§ Instructions for the task:
Answer these questions from the excerpt on the Wrentham and Hogan facilities:
(a) Which two facilities are the state's remaining congregate care centers for people with developmental disabilities?
(b) From whom does the report demand a formal apology?
(c) Who oversaw the consent decree in the Ricci v. Okin case?

§ Excerpt:
We repeatedly predicted that the Commission would examine only the history of the institutions prior to the 1980s when those facilities were notorious for abuse, neglect and poor conditions.
Our concern has been, and now remains, that opponents of the Wrentham and Hogan Intermediate Care Facilities (ICFs), the state’s two remaining congregate care centers for people with developmental disabilities, will use the report as justification for pushing for the closure of the facilities.
Notably, the report demands a formal apology from the governor, who, it claims, “must acknowledge the enormity of the legacy and harm of mass institutionalization that reverberates today.”
But what about the improvements that were made in institutional care starting in the 1970s in Massachusetts under the landmark Ricci v. Okin class action lawsuit? The late U.S. District Court Judge Joseph L. Tauro, who oversaw the consent decree in that case, said in 1993 that the care in the institutions was by then “second to none anywhere in the world.”

§ Entries shown:
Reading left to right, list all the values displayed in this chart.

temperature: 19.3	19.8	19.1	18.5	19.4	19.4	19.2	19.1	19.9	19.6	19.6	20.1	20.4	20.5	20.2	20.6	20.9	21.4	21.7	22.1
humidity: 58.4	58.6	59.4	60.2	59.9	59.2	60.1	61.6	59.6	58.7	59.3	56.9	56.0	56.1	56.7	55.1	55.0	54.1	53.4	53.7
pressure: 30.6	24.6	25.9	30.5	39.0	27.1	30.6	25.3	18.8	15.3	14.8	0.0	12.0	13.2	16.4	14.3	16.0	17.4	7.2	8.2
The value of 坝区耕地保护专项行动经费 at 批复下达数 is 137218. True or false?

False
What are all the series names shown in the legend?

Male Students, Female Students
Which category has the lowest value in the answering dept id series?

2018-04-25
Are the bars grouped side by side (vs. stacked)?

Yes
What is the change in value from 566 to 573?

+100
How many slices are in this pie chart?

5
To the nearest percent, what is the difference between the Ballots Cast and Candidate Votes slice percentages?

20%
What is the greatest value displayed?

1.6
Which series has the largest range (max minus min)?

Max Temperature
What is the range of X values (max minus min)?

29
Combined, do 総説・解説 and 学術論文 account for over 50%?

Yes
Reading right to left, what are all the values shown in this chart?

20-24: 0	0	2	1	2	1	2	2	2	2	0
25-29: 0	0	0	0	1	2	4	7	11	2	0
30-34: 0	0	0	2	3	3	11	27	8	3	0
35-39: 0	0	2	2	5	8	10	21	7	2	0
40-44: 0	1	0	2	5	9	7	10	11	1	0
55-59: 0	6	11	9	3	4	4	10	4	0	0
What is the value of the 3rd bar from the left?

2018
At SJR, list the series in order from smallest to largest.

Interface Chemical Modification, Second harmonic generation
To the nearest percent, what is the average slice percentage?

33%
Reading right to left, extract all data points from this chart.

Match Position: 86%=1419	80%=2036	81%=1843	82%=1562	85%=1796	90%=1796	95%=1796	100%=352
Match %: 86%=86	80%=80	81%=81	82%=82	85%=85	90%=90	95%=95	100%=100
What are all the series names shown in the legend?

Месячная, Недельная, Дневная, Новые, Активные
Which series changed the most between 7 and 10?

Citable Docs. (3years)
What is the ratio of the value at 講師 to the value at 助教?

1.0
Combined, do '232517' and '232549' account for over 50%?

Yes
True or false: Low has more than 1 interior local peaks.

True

§ Result for this task:
(a) The Wrentham and Hogan Intermediate Care Facilities (ICFs)
(b) The governor
(c) The late U.S. District Court Judge Joseph L. Tauro